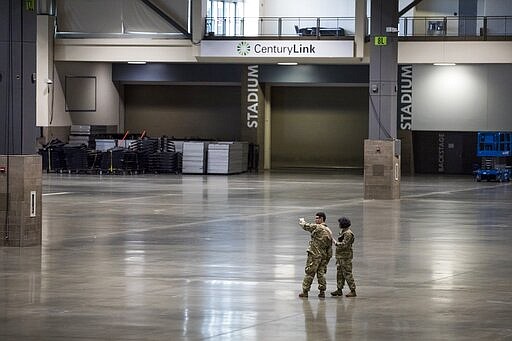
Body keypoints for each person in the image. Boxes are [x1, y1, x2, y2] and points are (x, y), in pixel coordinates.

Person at [298, 212, 334, 298]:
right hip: (323, 256)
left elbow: (305, 226)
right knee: (321, 273)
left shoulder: (317, 227)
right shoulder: (329, 230)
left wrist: (302, 221)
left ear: (322, 219)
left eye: (317, 218)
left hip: (314, 255)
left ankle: (305, 291)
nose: (316, 220)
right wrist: (327, 258)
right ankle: (322, 292)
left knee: (310, 272)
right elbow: (330, 247)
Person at [331, 216, 357, 297]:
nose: (339, 225)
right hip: (340, 256)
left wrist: (335, 242)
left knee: (347, 273)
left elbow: (344, 245)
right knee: (340, 274)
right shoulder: (343, 232)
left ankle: (353, 290)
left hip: (345, 257)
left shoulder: (348, 233)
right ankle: (339, 289)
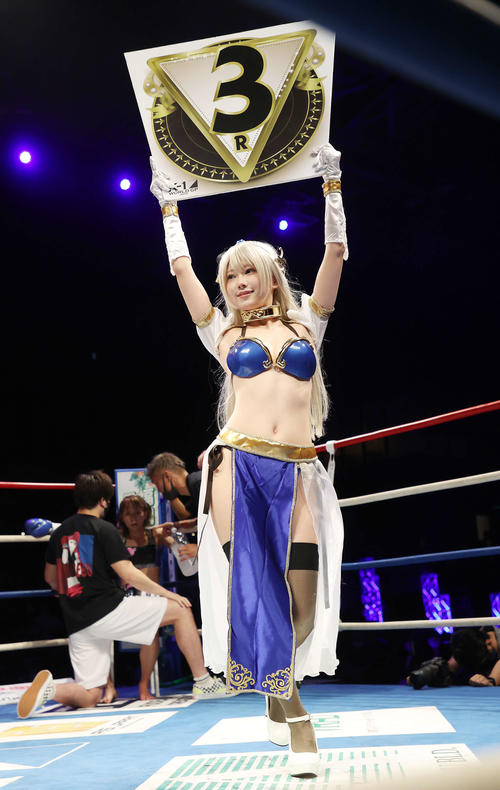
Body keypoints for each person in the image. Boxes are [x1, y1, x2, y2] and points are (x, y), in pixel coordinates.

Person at [149, 142, 347, 777]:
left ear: (269, 276)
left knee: (302, 603)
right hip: (237, 467)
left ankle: (271, 686)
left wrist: (332, 187)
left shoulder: (307, 324)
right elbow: (182, 272)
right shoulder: (223, 334)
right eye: (229, 276)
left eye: (247, 272)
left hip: (298, 469)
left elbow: (335, 255)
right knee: (257, 593)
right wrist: (169, 209)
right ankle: (298, 720)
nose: (237, 283)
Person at [17, 471, 226, 719]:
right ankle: (203, 681)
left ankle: (51, 689)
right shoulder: (105, 529)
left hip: (77, 622)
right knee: (180, 610)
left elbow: (51, 578)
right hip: (108, 610)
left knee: (90, 695)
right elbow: (128, 573)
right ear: (104, 500)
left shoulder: (60, 532)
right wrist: (168, 594)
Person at [102, 493, 177, 702]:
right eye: (128, 514)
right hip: (124, 596)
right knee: (100, 633)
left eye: (137, 512)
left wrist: (175, 536)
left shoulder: (156, 535)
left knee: (152, 635)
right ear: (122, 517)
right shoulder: (115, 538)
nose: (133, 518)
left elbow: (177, 546)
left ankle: (143, 685)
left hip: (152, 596)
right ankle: (108, 686)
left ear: (145, 513)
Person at [407, 627, 500, 689]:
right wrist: (424, 674)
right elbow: (451, 665)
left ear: (489, 643)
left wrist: (491, 681)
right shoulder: (475, 640)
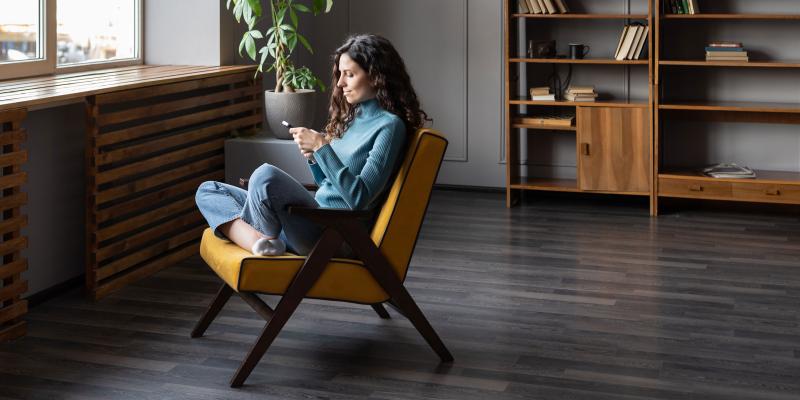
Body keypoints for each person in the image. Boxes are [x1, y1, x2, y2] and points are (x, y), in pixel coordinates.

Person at [195, 34, 430, 257]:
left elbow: (359, 198)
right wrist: (313, 158)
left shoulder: (389, 127)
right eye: (340, 74)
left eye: (349, 74)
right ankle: (259, 242)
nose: (340, 83)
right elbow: (325, 185)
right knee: (209, 190)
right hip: (311, 218)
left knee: (265, 175)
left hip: (334, 233)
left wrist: (322, 147)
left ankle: (261, 239)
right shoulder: (353, 118)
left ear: (376, 76)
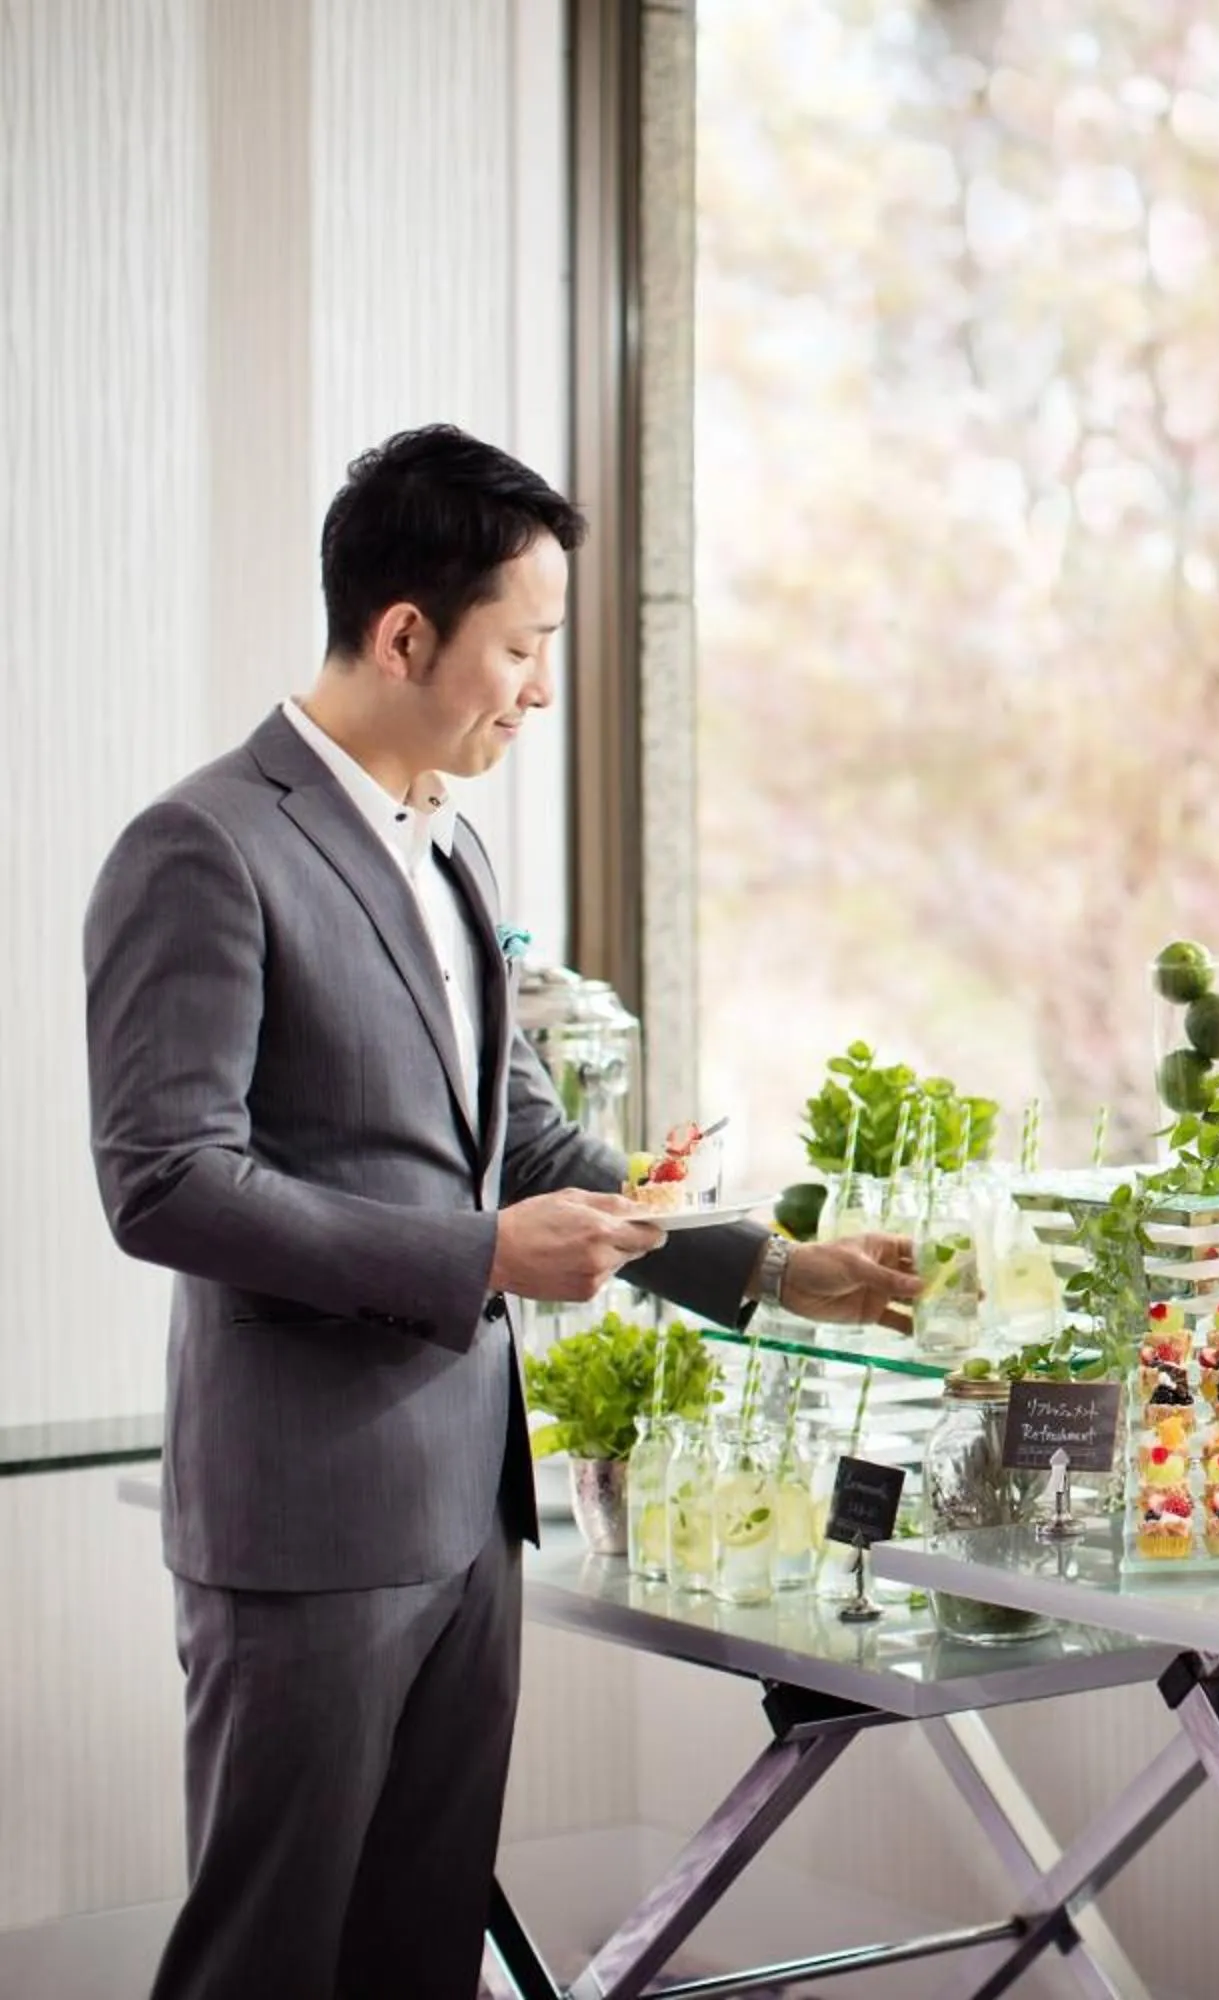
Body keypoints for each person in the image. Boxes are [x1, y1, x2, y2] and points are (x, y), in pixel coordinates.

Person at [82, 425, 923, 2000]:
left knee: (419, 1956)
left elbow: (526, 1147)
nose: (541, 691)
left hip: (469, 1513)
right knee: (266, 1959)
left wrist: (775, 1268)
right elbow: (164, 1180)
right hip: (305, 1523)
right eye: (523, 648)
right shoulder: (201, 846)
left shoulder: (451, 852)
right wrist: (473, 1258)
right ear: (407, 633)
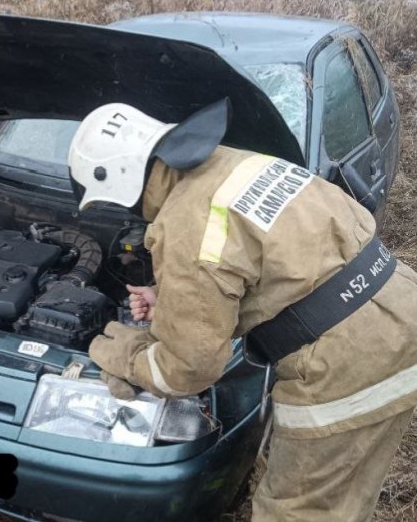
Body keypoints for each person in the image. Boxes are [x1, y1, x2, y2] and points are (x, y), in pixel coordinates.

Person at [67, 99, 417, 521]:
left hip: (347, 362)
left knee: (299, 510)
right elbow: (264, 256)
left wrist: (128, 355)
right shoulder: (233, 162)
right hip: (397, 311)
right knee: (345, 487)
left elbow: (190, 368)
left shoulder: (186, 222)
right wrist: (173, 297)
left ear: (118, 181)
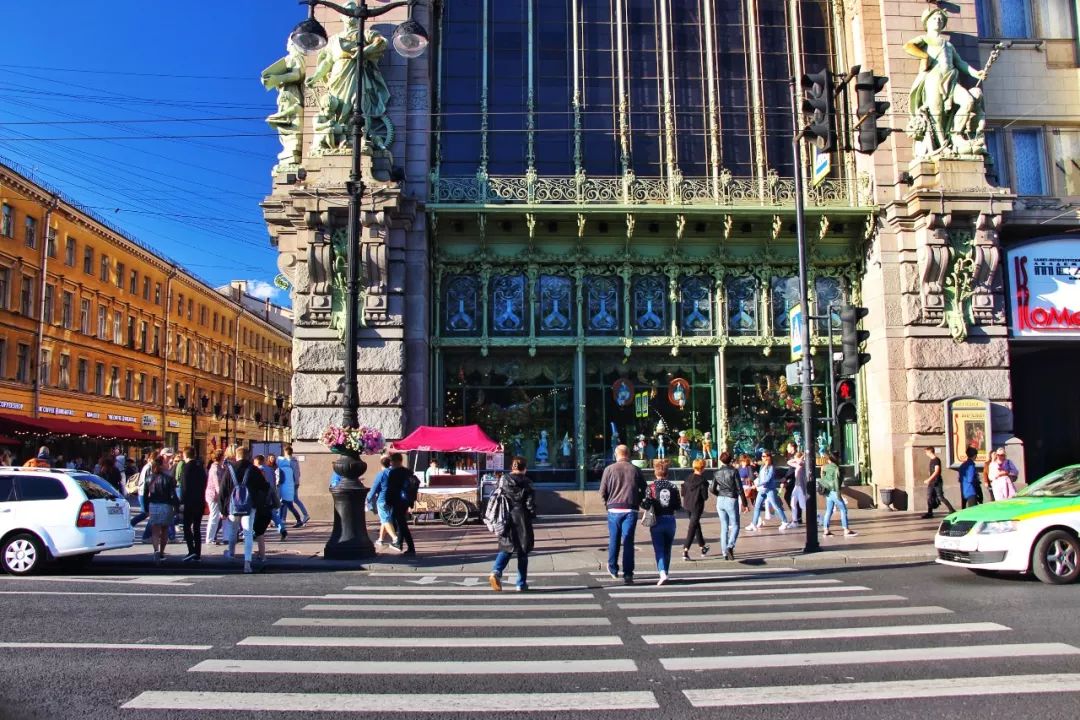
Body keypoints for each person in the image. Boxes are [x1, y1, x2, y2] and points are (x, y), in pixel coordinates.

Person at [599, 444, 647, 584]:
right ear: (628, 454)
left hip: (614, 509)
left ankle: (613, 568)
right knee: (628, 541)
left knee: (614, 539)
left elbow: (602, 491)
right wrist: (639, 502)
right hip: (631, 509)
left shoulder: (609, 469)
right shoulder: (636, 470)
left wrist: (607, 505)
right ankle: (628, 574)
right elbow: (645, 490)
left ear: (616, 454)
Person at [488, 456, 536, 592]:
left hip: (505, 517)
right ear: (524, 469)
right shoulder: (527, 483)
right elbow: (530, 505)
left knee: (506, 547)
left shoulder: (503, 480)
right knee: (523, 551)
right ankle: (521, 584)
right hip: (522, 518)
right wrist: (533, 514)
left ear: (512, 467)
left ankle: (496, 571)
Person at [642, 459, 682, 586]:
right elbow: (678, 505)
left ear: (655, 472)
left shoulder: (651, 487)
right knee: (667, 548)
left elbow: (646, 504)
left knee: (658, 548)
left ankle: (662, 572)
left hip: (657, 520)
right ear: (667, 473)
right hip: (670, 519)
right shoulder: (673, 487)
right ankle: (666, 572)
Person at [226, 447, 262, 573]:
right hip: (249, 506)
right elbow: (264, 486)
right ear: (248, 456)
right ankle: (247, 562)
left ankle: (231, 554)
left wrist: (222, 508)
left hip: (233, 506)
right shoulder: (253, 469)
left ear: (237, 455)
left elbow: (223, 489)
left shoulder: (230, 469)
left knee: (232, 531)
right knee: (248, 533)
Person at [710, 451, 747, 560]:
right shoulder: (734, 471)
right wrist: (745, 503)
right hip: (731, 499)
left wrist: (719, 494)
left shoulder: (717, 473)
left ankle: (724, 552)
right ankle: (730, 546)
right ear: (730, 460)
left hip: (720, 500)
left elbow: (712, 488)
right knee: (735, 525)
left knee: (724, 527)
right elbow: (740, 488)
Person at [142, 456, 178, 564]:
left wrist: (146, 508)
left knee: (155, 530)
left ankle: (155, 550)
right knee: (165, 530)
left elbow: (144, 495)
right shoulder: (168, 478)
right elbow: (172, 495)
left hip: (153, 505)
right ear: (162, 465)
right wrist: (176, 506)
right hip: (166, 505)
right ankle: (162, 552)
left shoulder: (149, 478)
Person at [747, 451, 790, 531]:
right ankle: (753, 524)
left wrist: (757, 485)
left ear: (768, 457)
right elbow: (760, 477)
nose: (762, 458)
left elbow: (767, 479)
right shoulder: (762, 466)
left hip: (770, 489)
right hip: (762, 490)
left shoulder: (771, 467)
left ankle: (785, 522)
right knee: (757, 506)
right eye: (762, 456)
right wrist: (757, 483)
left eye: (764, 456)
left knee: (776, 506)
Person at [179, 447, 207, 562]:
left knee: (186, 526)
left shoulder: (186, 468)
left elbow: (184, 486)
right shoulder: (200, 467)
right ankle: (198, 553)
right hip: (200, 500)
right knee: (196, 527)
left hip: (190, 501)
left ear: (185, 455)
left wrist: (182, 501)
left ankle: (191, 550)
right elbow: (205, 482)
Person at [366, 456, 400, 549]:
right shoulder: (394, 473)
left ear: (381, 464)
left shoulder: (381, 474)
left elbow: (374, 487)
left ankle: (395, 539)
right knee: (385, 519)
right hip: (391, 499)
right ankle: (380, 539)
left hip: (382, 499)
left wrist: (368, 498)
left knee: (385, 520)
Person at [820, 453, 857, 537]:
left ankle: (826, 530)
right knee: (843, 510)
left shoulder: (825, 467)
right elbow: (836, 482)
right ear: (837, 459)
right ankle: (846, 530)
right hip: (834, 491)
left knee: (829, 510)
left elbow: (822, 478)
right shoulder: (836, 468)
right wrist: (838, 493)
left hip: (827, 492)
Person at [386, 453, 416, 555]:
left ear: (395, 461)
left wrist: (388, 501)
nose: (390, 463)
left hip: (397, 501)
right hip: (406, 501)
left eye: (391, 461)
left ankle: (410, 547)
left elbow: (390, 489)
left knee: (401, 524)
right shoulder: (408, 472)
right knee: (401, 521)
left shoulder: (393, 473)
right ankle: (399, 543)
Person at [680, 459, 710, 561]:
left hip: (687, 505)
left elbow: (683, 493)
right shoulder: (703, 481)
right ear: (703, 468)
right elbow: (705, 497)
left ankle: (702, 546)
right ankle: (685, 550)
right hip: (697, 506)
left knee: (696, 525)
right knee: (692, 527)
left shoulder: (687, 478)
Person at [280, 446, 310, 525]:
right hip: (296, 483)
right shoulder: (295, 461)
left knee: (285, 500)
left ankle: (283, 519)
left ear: (285, 452)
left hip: (289, 483)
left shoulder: (287, 461)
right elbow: (298, 473)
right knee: (295, 500)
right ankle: (305, 514)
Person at [922, 446, 955, 518]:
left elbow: (937, 471)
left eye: (926, 452)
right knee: (929, 496)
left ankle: (952, 510)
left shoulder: (936, 460)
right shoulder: (931, 460)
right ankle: (930, 513)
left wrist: (929, 479)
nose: (926, 454)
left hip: (937, 482)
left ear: (930, 452)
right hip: (932, 482)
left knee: (940, 497)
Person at [205, 450, 229, 546]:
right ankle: (209, 539)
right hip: (214, 496)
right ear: (221, 457)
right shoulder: (214, 469)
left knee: (224, 516)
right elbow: (217, 484)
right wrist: (222, 496)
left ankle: (226, 537)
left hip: (217, 495)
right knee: (214, 516)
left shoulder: (219, 467)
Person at [788, 451, 808, 526]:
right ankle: (794, 521)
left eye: (796, 458)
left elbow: (801, 462)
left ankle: (818, 517)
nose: (795, 459)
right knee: (792, 503)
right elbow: (789, 462)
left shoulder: (803, 464)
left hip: (801, 486)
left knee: (803, 505)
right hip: (796, 486)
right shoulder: (798, 465)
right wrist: (796, 459)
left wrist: (801, 458)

----

All lines above from the one with "right eye: (340, 74)" to the one with "left ear: (376, 76)", inclusive, should be copied exactly, and no other lines.

right eye: (340, 74)
left eye: (349, 74)
right ankle: (259, 242)
nose: (340, 83)
right elbow: (325, 185)
right knee: (209, 190)
right hip: (311, 218)
left knee: (265, 175)
left hip: (334, 233)
left wrist: (322, 147)
left ankle: (261, 239)
right shoulder: (353, 118)
left ear: (376, 76)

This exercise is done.